BADR JAFAR: There are two dimensions worth exploring here in Sharjah and in the broader UAE. The country enjoys a strategic location in the middle of the so-called new Silk Road, connecting the Far East and Central Asia with Europe and Africa. With this geographical advantage, its logistics sector has grown rapidly over the past few decades. Looking at Sharjah in particular, the emirate has always been an early pioneer in logistics, pioneering the land-sea-air concept. Sharjah opened the first international airport in the region in 1936, and established the Gulf region’s first seaport and the Middle East’s first container terminal, notwithstanding the opening of Khorfakkan in 1976 — the first port on the eastern coast and thus outside of Gulf waters. Other competitive advantages include Sharjah’s position as the only emirate in the UAE sharing borders with all six emirates other as well as Oman.

Despite these early achievements, one cannot help but feel that Sharjah has been losing its competitive edge in this sector over the years. However, the emirate’s business community, working alongside the local government, has an excellent opportunity to pick up that pioneering spirit again. This is particularly true in an era when the logistics industry is being disrupted by technology. On the one hand, new technologies have improved efficiency; but on the other hand, they are challenging the status quo and the “business as usual” approach. That represents a challenge to everybody, but also an excellent opportunity to those who get there first. For example, we now see established global players such as FedEx and UPS investing heavily in start-ups that are disrupting the existing logistics business model.

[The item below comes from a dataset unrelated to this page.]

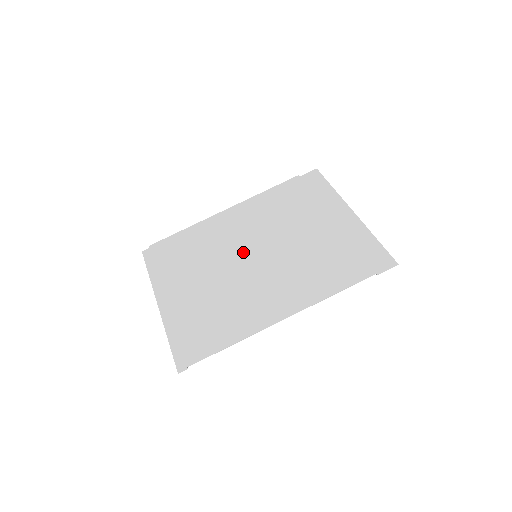
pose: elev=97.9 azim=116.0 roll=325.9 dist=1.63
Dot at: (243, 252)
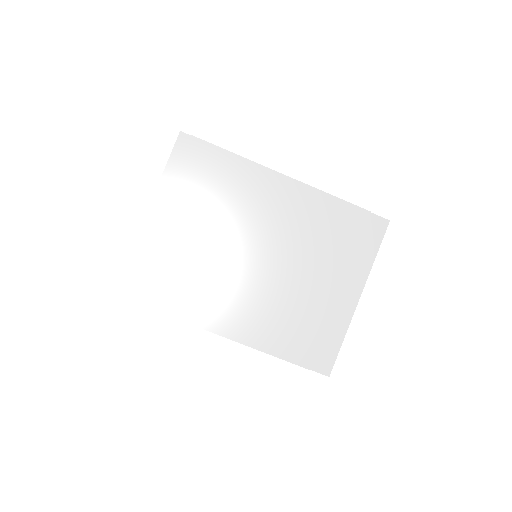
Dot at: (251, 241)
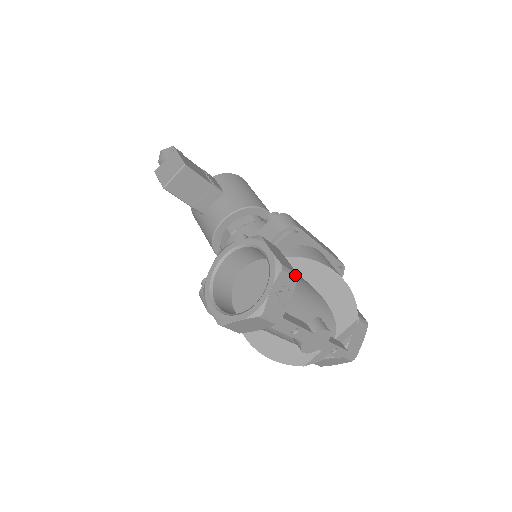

Infrastructure systems are living and breathing, and what happens over time is that if you do not maintain and rethink the systems themselves, you will find congestion becomes a major challenge to growth, and we have also seen this in Sharjah. The free zones in Sharjah were built for a smaller industrial landscape, and because small and medium-sized enterprises have thrived here over the decades, we are seeing increasing congestion, which hinders their ability to receive and send out goods. Other than improving road infrastructure, we need to see improved zoning of the city, which is something I am aware the government is working hard to deliver. Retroactive zoning is obviously more difficult than proactive zoning, so we need to think ahead on the use of spare land.

How has the recent decline in global trade affected cargo handling at Sharjah’s ports?

JAFAR: The whole region, and in fact all ports globally, had a tough year. Sharjah was no exception and experienced a 10% drop in volumes in 2016. A large percentage of volumes handled in Sharjah’s ports are trans-shipment, and those volumes tend to get hit first when you experience market consolidation. That said, our Sharjah-based management has made the most of the global slump by using the strategic advantage of Port Khorfakkan on the east coast of the Gulf. As shipping liners are striving to improve cost efficiencies, we provide them with the opportunity to offload trans-shipment cargo without having to go all the way down and around the peninsula.

There is no getting away from it. The shipping industry overbuilt capacity during buoyant economic times. However, over the last couple of years the large players in the sector have realised that strategy has not served them in an environment of more constrained growth, and so they are either banding together or dying out, which is why you are seeing these super-consortia being created. The knock-on effect is that shipping liners are trying to pass that pain onto port operators through rate reductions. The problem we are currently facing is that many of these ports are already overextended because of the massive investments that were made in order to build facilities to receive these huge vessels.